# Task objective
Report each line in the entries below that contains the word "instrument", copying every such line in full.

---+---

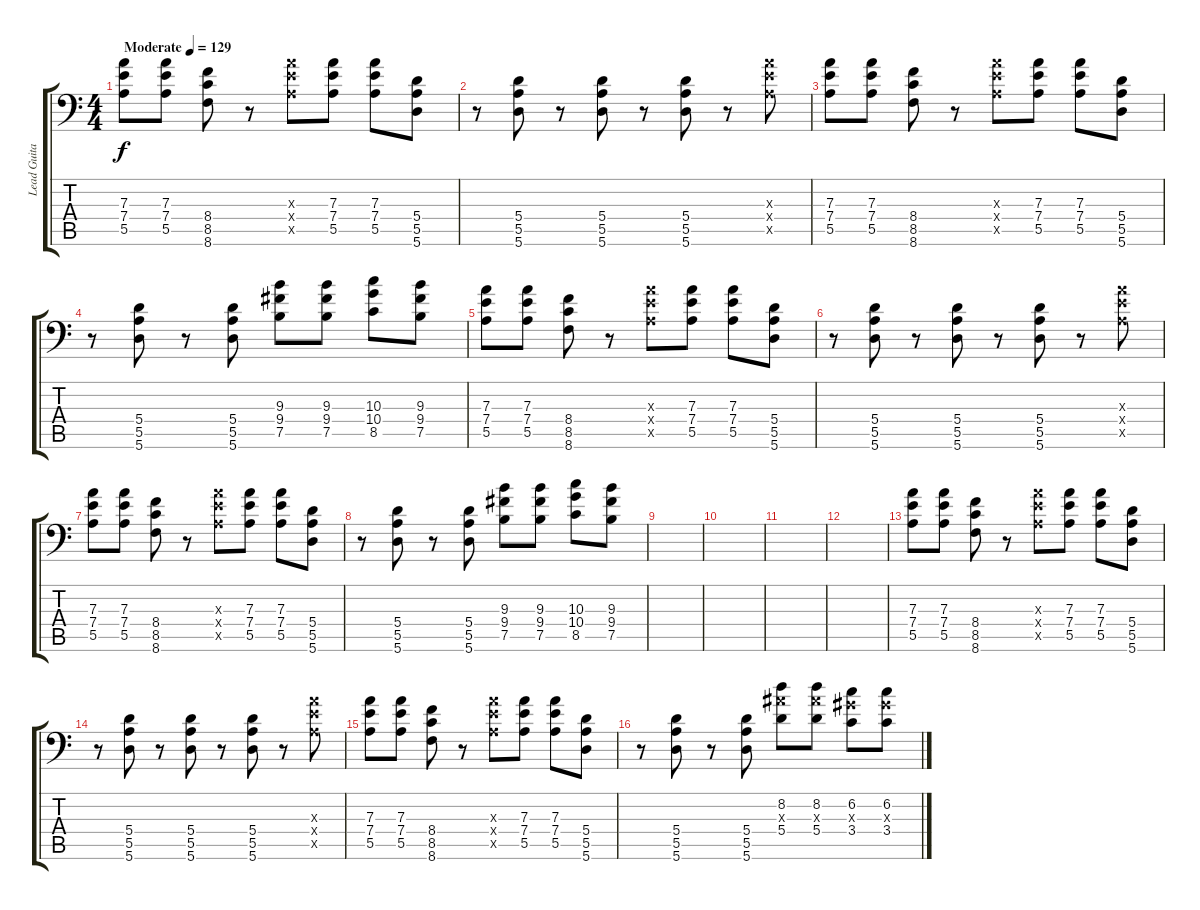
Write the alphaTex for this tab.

\track ("Lead Guitar" "Lead Guita") {instrument distortionguitar}
\staff {score tabs}
\tuning (B3 Gb3 D3 A2 E2 A1) {hide}
\ts (4 4)
\tempo (129 "Moderate")
\clef f4
\ks c
(7.3 7.4 5.5).8{dy f instrument distortionguitar} (7.3 7.4 5.5).8 (8.4 8.5 8.6).8 r.8 (7.3{x} 7.4{x} 5.5{x}).8 (7.3 7.4 5.5).8 (7.3 7.4 5.5).8 (5.4 5.5 5.6).8 |
r.8 (5.4 5.5 5.6).8 r.8 (5.4 5.5 5.6).8 r.8 (5.4 5.5 5.6).8 r.8 (7.3{x} 7.4{x} 5.5{x}).8 |
(7.3 7.4 5.5).8 (7.3 7.4 5.5).8 (8.4 8.5 8.6).8 r.8 (7.3{x} 7.4{x} 5.5{x}).8 (7.3 7.4 5.5).8 (7.3 7.4 5.5).8 (5.4 5.5 5.6).8 |
r.8 (5.4 5.5 5.6).8 r.8 (5.4 5.5 5.6).8 (9.3 9.4 7.5).8 (9.3 9.4 7.5).8 (10.3 10.4 8.5).8 (9.3 9.4 7.5).8 |
(7.3 7.4 5.5).8 (7.3 7.4 5.5).8 (8.4 8.5 8.6).8 r.8 (7.3{x} 7.4{x} 5.5{x}).8 (7.3 7.4 5.5).8 (7.3 7.4 5.5).8 (5.4 5.5 5.6).8 |
r.8 (5.4 5.5 5.6).8 r.8 (5.4 5.5 5.6).8 r.8 (5.4 5.5 5.6).8 r.8 (7.3{x} 7.4{x} 5.5{x}).8 |
(7.3 7.4 5.5).8 (7.3 7.4 5.5).8 (8.4 8.5 8.6).8 r.8 (7.3{x} 7.4{x} 5.5{x}).8 (7.3 7.4 5.5).8 (7.3 7.4 5.5).8 (5.4 5.5 5.6).8 |
r.8 (5.4 5.5 5.6).8 r.8 (5.4 5.5 5.6).8 (9.3 9.4 7.5).8 (9.3 9.4 7.5).8 (10.3 10.4 8.5).8 (9.3 9.4 7.5).8 |
|
|
|
|
(7.3 7.4 5.5).8{instrument overdrivenguitar} (7.3 7.4 5.5).8 (8.4 8.5 8.6).8 r.8 (7.3{x} 7.4{x} 5.5{x}).8 (7.3 7.4 5.5).8 (7.3 7.4 5.5).8 (5.4 5.5 5.6).8 |
r.8 (5.4 5.5 5.6).8 r.8 (5.4 5.5 5.6).8 r.8 (5.4 5.5 5.6).8 r.8 (7.3{x} 7.4{x} 5.5{x}).8 |
(7.3 7.4 5.5).8 (7.3 7.4 5.5).8 (8.4 8.5 8.6).8 r.8 (7.3{x} 7.4{x} 5.5{x}).8 (7.3 7.4 5.5).8 (7.3 7.4 5.5).8 (5.4 5.5 5.6).8 |
r.8 (5.4 5.5 5.6).8 r.8 (5.4 5.5 5.6).8 (8.2 8.3{x} 5.4).8 (8.2 8.3{x} 5.4).8 (6.2 6.3{x} 3.4).8 (6.2 6.3{x} 3.4).8
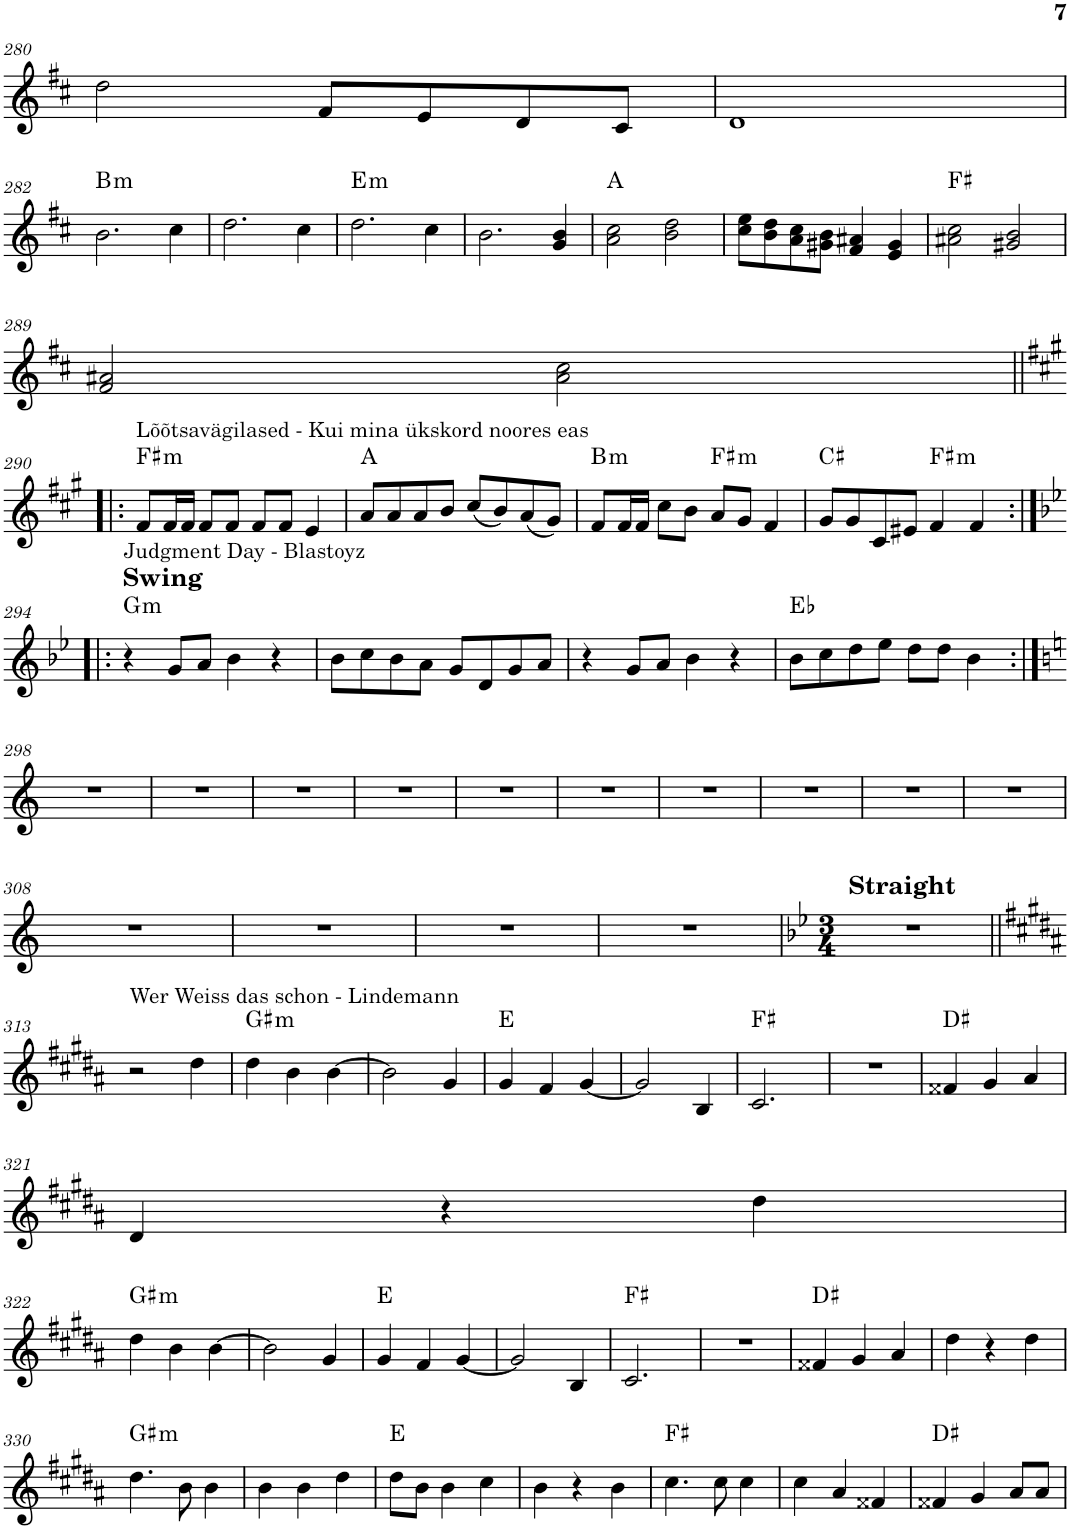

---+---

# Complete response
\track ("Lead Guitar" "Lead Guita") {instrument distortionguitar}
(7.3 7.4 5.5).8{dy f instrument distortionguitar} (7.3 7.4 5.5).8 (8.4 8.5 8.6).8 r.8 (7.3{x} 7.4{x} 5.5{x}).8 (7.3 7.4 5.5).8 (7.3 7.4 5.5).8 (5.4 5.5 5.6).8 |
(7.3 7.4 5.5).8{instrument overdrivenguitar} (7.3 7.4 5.5).8 (8.4 8.5 8.6).8 r.8 (7.3{x} 7.4{x} 5.5{x}).8 (7.3 7.4 5.5).8 (7.3 7.4 5.5).8 (5.4 5.5 5.6).8 |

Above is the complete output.